The market got mixed news today as sales of existing homes grew 7.4% to a two year high of a 6.5MM annual rate (and we thank our lucky pornstars for tax breaks, 4% lower median home prices, foreclosure sales of houses formerly owned by the unemployed, and Faye Reagan) while GDP was revised downward from 2.8% to 2.2% growth. The commerce department loves downward revisions like WGO loves losing money ($.14 last q, don't let the tax break fool you) and America loves watching stuff that sucks.
The downward revision strategy does seem to be a winner though as the market is up and the previous GDP announcement helped spur on this rally. Money McBags now suggests all of you try this "downward revision" strategy on your first dates. Just tell the lovely lady you are wining and dining that you are a multi-millionaire, have houses on both coasts (and are just renting a crappy apartment while they are being renovated), and are hung like a moose (and not any moose, but a Canadian moose, on steroids). If she winds up liking you, just downwardly revise those estimates every week or so and you're golden. If she doesn't like you, just up your upward estimates next time. So kudos to Secretary Gary Locke and his Commerce Department for that strategy, we always wondered how he scored a fox like Mona Lee, but I guess now we know.

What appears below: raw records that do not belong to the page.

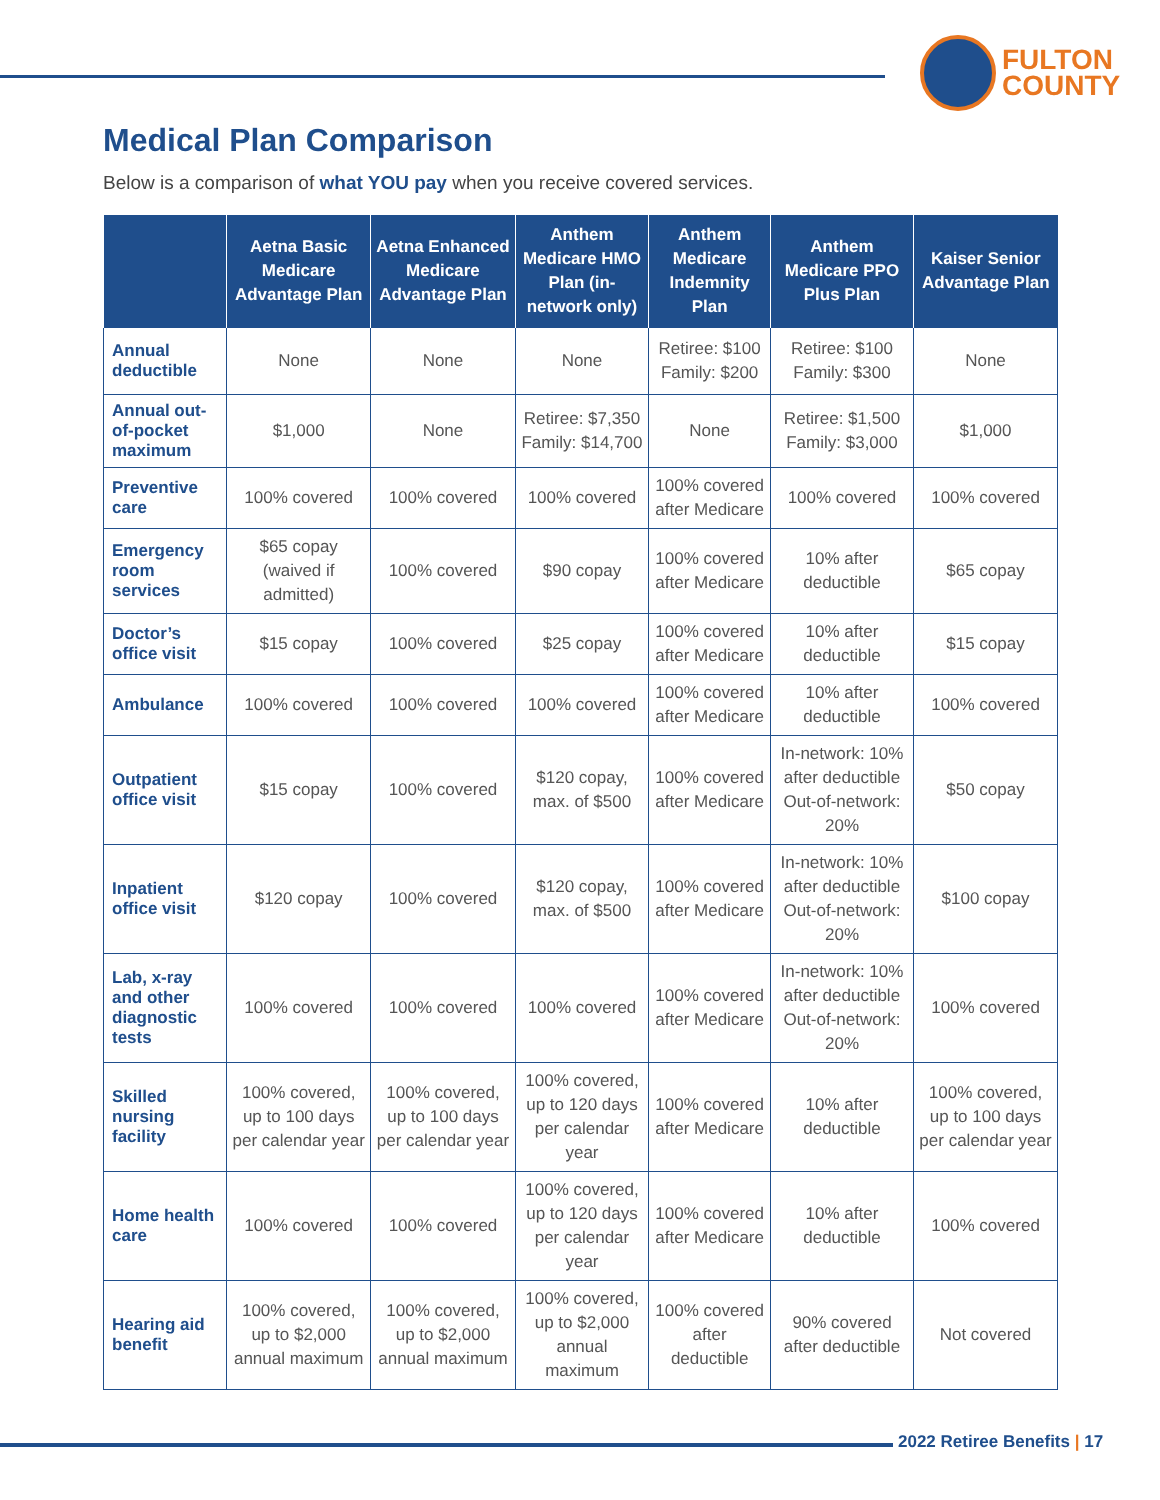FULTON
COUNTY
Medical Plan Comparison
Below is a comparison of what YOU pay when you receive covered services.
| | Aetna Basic Medicare Advantage Plan | Aetna Enhanced Medicare Advantage Plan | Anthem Medicare HMO Plan (in-network only) | Anthem Medicare Indemnity Plan | Anthem Medicare PPO Plus Plan | Kaiser Senior Advantage Plan |
| --- | --- | --- | --- | --- | --- | --- |
| Annual deductible | None | None | None | Retiree: $100 Family: $200 | Retiree: $100 Family: $300 | None |
| Annual out-of-pocket maximum | $1,000 | None | Retiree: $7,350 Family: $14,700 | None | Retiree: $1,500 Family: $3,000 | $1,000 |
| Preventive care | 100% covered | 100% covered | 100% covered | 100% covered after Medicare | 100% covered | 100% covered |
| Emergency room services | $65 copay (waived if admitted) | 100% covered | $90 copay | 100% covered after Medicare | 10% after deductible | $65 copay |
| Doctor’s office visit | $15 copay | 100% covered | $25 copay | 100% covered after Medicare | 10% after deductible | $15 copay |
| Ambulance | 100% covered | 100% covered | 100% covered | 100% covered after Medicare | 10% after deductible | 100% covered |
| Outpatient office visit | $15 copay | 100% covered | $120 copay, max. of $500 | 100% covered after Medicare | In-network: 10% after deductible Out-of-network: 20% | $50 copay |
| Inpatient office visit | $120 copay | 100% covered | $120 copay, max. of $500 | 100% covered after Medicare | In-network: 10% after deductible Out-of-network: 20% | $100 copay |
| Lab, x-ray and other diagnostic tests | 100% covered | 100% covered | 100% covered | 100% covered after Medicare | In-network: 10% after deductible Out-of-network: 20% | 100% covered |
| Skilled nursing facility | 100% covered, up to 100 days per calendar year | 100% covered, up to 100 days per calendar year | 100% covered, up to 120 days per calendar year | 100% covered after Medicare | 10% after deductible | 100% covered, up to 100 days per calendar year |
| Home health care | 100% covered | 100% covered | 100% covered, up to 120 days per calendar year | 100% covered after Medicare | 10% after deductible | 100% covered |
| Hearing aid benefit | 100% covered, up to $2,000 annual maximum | 100% covered, up to $2,000 annual maximum | 100% covered, up to $2,000 annual maximum | 100% covered after deductible | 90% covered after deductible | Not covered |
2022 Retiree Benefits | 17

Meanwhile, the yield curve continues to widen like Ben Bernanke's forehead, Kevin Federline's waist, and a young wannabe actresses' sphincter in a Bang Bros. video. The steepening of the yield curve should be a boon to banks who really need a break after almost destroying the economy by lending money to people who couldn't pay, then getting bailed out by the government, and then getting to borrow money for free and lend it for more than free (and that "more than free" is currently growing to "profit-licious"). Now, just when the banks raised more equity (further diluting already underwater shareholders) to pay back the TARP in order to give employees bonuses (and those bonuses are mostly well deserved, and by "mostly" I mean "not at all"), they get historically favorable spreads in which to make money. Thank goodness, I was starting to get worried, but the banking system really does need this kind of break. Now if we could just release OJ, redirect a few billion dollars of the funds going to repair the New Orleans levees to aid in building more golf courses, and elect the cast of the Jersey Shore to congress (with the lovely Jwoww promoted to be Secretary of My Interior), then everything would be alright with this country.
So if you don't care about spiraling credit card risk and the potential commercial real estate bust, now would be a good time to invest in some banks (just not C, because they are to banking what John Meriwether is to hedge funds).